- _What you need to do_: The records appear below. Set down exactly each line from the one that contains "списание занятий" through the last, both included.

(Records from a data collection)
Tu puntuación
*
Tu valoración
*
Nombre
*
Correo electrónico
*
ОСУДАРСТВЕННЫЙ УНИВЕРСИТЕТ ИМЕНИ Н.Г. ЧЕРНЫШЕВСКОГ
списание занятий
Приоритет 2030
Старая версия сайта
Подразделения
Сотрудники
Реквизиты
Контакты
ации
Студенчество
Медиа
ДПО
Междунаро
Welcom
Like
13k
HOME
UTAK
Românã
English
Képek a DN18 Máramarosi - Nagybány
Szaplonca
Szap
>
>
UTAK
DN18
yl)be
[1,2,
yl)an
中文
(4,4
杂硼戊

- _Completed task_:
списание занятий
Приоритет 2030
Старая версия сайта
Подразделения
Сотрудники
Реквизиты
Контакты
ации
Студенчество
Медиа
ДПО
Междунаро
Welcom
Like
13k
HOME
UTAK
Românã
English
Képek a DN18 Máramarosi - Nagybány
Szaplonca
Szap
>
>
UTAK
DN18
yl)be
[1,2,
yl)an
中文
(4,4
杂硼戊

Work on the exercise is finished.